YOUR GOAL » Scan the material and copy out each line where the word "print" occurs.

DATA FOR ANALYSIS »
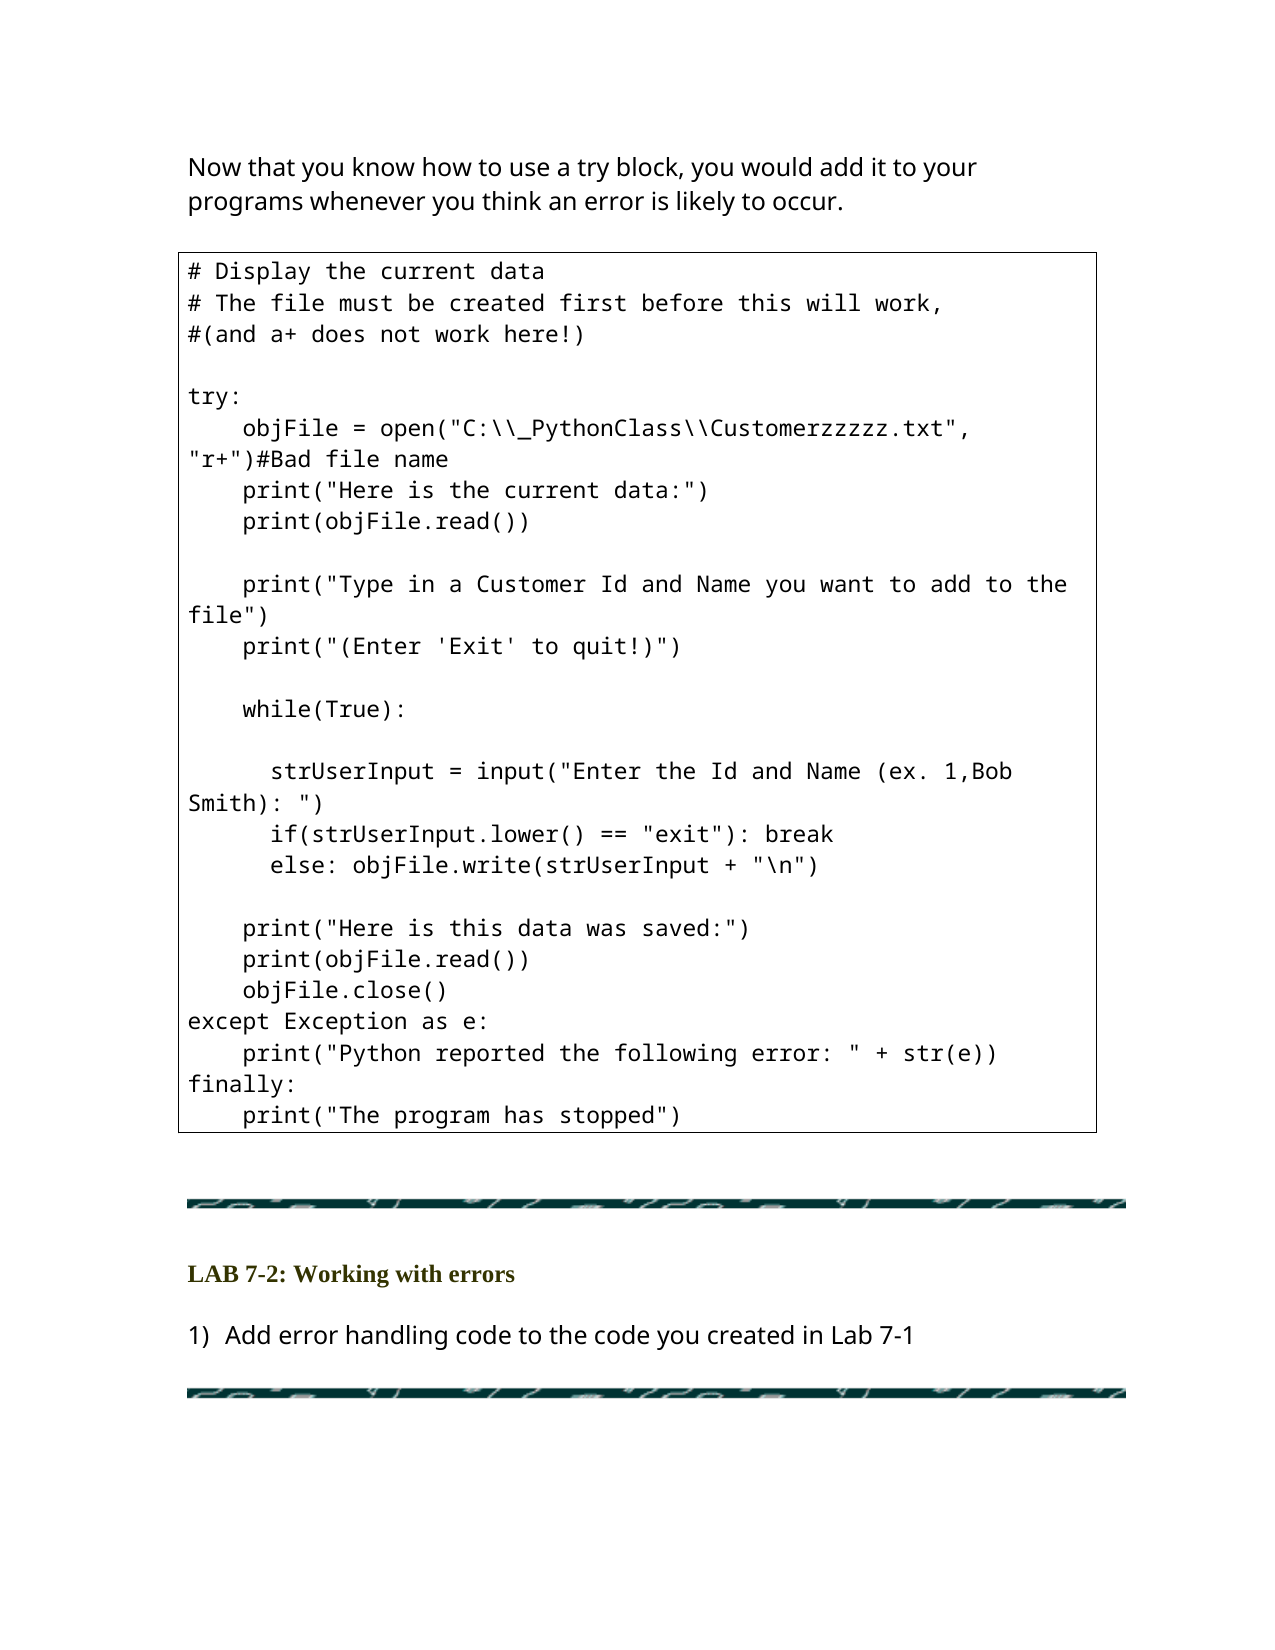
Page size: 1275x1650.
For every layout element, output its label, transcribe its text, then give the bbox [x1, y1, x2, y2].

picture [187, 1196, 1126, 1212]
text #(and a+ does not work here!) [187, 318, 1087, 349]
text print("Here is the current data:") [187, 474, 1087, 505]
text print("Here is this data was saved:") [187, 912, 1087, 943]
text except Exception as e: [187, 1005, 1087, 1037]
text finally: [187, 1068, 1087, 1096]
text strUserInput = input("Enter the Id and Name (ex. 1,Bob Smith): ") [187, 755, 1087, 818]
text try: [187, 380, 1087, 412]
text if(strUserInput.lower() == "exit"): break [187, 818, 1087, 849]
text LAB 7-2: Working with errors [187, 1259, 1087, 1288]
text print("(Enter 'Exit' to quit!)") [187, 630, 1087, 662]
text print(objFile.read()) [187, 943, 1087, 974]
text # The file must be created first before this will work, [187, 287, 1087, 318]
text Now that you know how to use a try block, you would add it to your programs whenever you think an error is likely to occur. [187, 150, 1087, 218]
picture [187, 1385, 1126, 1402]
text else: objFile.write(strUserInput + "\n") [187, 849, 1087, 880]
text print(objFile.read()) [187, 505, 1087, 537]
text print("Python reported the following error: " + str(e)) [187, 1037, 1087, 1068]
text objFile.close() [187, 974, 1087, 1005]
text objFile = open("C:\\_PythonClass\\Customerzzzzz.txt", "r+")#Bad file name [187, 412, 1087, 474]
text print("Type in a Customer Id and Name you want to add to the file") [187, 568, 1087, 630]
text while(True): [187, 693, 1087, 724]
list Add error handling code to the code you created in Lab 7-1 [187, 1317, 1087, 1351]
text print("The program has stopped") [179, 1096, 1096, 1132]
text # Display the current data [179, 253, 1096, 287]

--

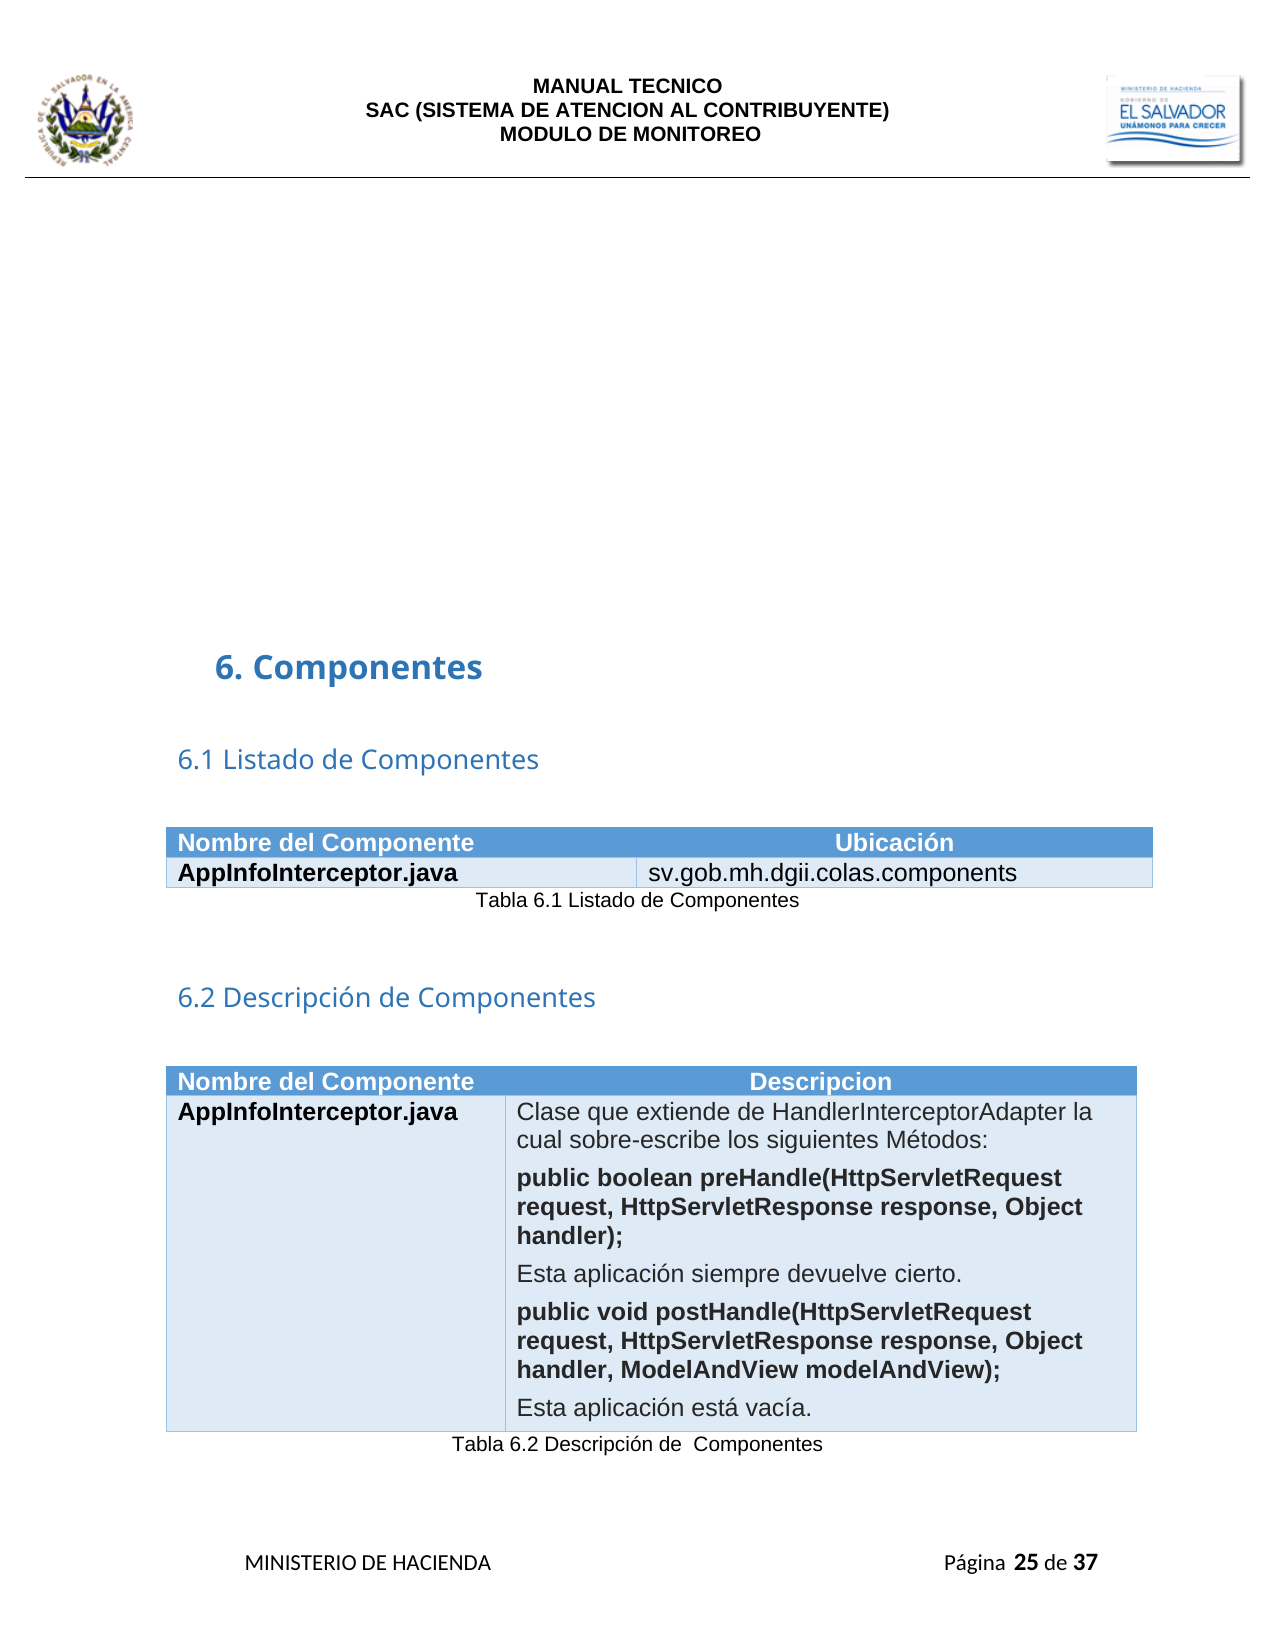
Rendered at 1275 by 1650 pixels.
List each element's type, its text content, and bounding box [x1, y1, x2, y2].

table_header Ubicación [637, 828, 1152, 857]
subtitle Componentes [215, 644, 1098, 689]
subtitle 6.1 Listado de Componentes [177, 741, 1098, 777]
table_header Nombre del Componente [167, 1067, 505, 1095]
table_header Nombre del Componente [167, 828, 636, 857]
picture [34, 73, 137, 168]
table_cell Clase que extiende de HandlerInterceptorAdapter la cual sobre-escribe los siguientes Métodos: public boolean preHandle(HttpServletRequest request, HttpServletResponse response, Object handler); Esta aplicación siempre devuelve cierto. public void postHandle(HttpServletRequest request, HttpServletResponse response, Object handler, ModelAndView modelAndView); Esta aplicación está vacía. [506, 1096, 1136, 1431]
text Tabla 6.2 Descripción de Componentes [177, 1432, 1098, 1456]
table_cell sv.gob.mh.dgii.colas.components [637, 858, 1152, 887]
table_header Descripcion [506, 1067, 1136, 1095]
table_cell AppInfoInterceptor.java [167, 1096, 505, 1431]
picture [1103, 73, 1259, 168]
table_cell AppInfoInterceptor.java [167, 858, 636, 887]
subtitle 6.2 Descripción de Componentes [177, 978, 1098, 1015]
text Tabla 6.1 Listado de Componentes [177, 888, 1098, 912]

REPLY »
text print("Here is the current data:") [187, 474, 1087, 505]
text print("Here is this data was saved:") [187, 912, 1087, 943]
text print("(Enter 'Exit' to quit!)") [187, 630, 1087, 662]
text print(objFile.read()) [187, 943, 1087, 974]
text print(objFile.read()) [187, 505, 1087, 537]
text print("Python reported the following error: " + str(e)) [187, 1037, 1087, 1068]
text print("Type in a Customer Id and Name you want to add to the file") [187, 568, 1087, 630]
text print("The program has stopped") [179, 1096, 1096, 1132]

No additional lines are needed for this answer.